GovInfoSecurity reports on a new privacy law concerning medical data in Texas:
Republican Lois Kolkhorst, a sponsor of the law, says the legislation was motivated primarily by recognition that electronic health records and the exchange of health data are becoming more common in light of the HITECH Act’s federal EHR incentive program. The federal funding for automating and exchanging records “was really the egg cracking wide open,” she says. […]
The new law, which goes into effect in September 2012, establishes what amounts to an infrastructure for state oversight of healthcare privacy and enforcement of guidelines, complete with tougher civil penalties for violations, [Lynn Sessions of the law firm Baker Hostetler] explains. […]
Among the new law’s provisions are:
- An explicit ban on selling personal health information for a profit. […]

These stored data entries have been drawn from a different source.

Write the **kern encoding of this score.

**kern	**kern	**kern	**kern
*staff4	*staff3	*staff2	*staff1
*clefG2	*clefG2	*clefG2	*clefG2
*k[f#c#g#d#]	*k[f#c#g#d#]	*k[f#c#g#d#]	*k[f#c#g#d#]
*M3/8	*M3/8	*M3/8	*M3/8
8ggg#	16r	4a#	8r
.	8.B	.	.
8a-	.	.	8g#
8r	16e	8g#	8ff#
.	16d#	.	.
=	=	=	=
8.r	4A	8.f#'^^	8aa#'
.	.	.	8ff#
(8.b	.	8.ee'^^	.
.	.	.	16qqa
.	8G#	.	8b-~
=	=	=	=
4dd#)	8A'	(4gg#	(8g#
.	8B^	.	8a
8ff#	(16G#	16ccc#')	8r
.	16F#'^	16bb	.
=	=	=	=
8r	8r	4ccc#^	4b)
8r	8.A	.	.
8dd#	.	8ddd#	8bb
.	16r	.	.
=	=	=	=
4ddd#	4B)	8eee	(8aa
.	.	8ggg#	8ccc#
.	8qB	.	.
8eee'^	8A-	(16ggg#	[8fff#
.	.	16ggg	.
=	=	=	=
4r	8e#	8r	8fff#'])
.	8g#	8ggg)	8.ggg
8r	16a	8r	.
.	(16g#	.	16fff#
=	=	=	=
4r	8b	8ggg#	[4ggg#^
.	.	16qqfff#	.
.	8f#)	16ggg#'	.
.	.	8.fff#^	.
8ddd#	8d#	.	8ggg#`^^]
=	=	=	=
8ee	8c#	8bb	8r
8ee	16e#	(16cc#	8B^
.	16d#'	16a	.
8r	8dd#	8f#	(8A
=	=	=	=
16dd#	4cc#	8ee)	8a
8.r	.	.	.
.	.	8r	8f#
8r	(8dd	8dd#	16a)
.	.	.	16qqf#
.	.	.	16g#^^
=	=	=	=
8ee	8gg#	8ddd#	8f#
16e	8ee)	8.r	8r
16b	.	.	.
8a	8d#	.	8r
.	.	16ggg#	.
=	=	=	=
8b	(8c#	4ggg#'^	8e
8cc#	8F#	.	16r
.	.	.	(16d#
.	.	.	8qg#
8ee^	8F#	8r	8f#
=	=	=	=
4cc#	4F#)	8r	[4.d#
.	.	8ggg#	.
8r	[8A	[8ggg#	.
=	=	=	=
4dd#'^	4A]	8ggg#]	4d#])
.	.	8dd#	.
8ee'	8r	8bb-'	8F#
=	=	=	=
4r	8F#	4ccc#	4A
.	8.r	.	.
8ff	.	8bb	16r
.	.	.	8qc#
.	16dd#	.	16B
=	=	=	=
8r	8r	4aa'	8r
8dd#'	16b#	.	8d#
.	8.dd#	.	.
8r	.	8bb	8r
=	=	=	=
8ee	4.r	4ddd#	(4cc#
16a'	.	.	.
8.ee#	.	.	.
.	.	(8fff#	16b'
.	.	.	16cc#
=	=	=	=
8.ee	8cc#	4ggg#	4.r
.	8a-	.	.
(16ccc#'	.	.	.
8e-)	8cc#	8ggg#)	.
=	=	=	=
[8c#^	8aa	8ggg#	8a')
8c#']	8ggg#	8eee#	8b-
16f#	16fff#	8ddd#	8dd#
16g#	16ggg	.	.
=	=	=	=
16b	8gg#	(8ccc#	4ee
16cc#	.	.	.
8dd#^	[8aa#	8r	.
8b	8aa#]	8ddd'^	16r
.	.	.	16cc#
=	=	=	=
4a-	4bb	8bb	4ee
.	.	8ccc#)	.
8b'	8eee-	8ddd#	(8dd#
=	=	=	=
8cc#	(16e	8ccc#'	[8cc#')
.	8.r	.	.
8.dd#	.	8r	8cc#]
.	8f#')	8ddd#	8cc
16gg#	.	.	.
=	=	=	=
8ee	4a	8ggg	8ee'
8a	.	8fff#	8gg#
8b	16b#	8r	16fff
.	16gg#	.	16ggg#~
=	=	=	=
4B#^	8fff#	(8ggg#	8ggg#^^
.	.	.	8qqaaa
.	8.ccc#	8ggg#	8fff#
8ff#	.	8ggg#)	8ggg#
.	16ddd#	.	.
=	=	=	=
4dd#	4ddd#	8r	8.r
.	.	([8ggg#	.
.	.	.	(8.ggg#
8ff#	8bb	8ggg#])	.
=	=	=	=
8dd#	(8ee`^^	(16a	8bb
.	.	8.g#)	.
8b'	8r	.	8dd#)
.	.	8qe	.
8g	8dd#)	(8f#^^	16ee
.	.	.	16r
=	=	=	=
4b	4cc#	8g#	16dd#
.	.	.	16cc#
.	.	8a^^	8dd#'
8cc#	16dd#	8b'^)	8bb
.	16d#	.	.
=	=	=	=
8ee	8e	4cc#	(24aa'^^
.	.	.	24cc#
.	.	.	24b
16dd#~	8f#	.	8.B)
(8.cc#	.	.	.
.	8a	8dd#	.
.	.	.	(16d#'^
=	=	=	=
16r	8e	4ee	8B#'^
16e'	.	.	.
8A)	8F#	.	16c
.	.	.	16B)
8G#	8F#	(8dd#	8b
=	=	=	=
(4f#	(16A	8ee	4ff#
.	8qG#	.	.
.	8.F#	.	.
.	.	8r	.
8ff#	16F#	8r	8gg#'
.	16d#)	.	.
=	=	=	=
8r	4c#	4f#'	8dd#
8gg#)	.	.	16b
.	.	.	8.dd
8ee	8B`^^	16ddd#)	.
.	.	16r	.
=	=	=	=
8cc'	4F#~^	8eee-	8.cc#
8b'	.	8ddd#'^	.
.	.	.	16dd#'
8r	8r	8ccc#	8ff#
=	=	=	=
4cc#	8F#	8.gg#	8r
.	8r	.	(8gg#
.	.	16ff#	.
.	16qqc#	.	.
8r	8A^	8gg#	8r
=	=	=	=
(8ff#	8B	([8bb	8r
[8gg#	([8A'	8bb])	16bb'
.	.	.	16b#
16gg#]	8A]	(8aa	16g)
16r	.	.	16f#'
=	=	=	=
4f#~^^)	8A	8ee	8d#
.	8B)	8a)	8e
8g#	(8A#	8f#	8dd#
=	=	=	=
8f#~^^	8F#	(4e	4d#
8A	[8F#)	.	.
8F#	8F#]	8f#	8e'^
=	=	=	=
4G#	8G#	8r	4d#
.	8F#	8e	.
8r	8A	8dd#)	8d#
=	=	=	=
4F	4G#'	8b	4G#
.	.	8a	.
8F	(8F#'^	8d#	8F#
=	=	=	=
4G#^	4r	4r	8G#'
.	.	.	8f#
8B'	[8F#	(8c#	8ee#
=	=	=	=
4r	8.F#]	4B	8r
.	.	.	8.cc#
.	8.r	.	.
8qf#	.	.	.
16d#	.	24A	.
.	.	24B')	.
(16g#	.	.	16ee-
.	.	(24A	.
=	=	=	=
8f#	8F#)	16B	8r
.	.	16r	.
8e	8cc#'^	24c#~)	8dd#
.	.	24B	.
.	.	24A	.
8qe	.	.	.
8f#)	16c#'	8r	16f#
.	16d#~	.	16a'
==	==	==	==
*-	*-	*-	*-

- A requirement that all covered entities, as defined under state law, comply with HIPAA. Texas law already defines “covered entities” much more broadly than HIPAA, applying the term to any organization that handles health information. […]
- A provision that healthcare providers must provide patients, upon request, with an electronic copy of their records within 15 business days.
- Creation by the attorney general of a system for receiving complaints as well as a website with detailed information on consumer’s healthcare privacy rights under state and federal law.
- Creation by a state commission of privacy and security standards for electronic sharing of protected health information.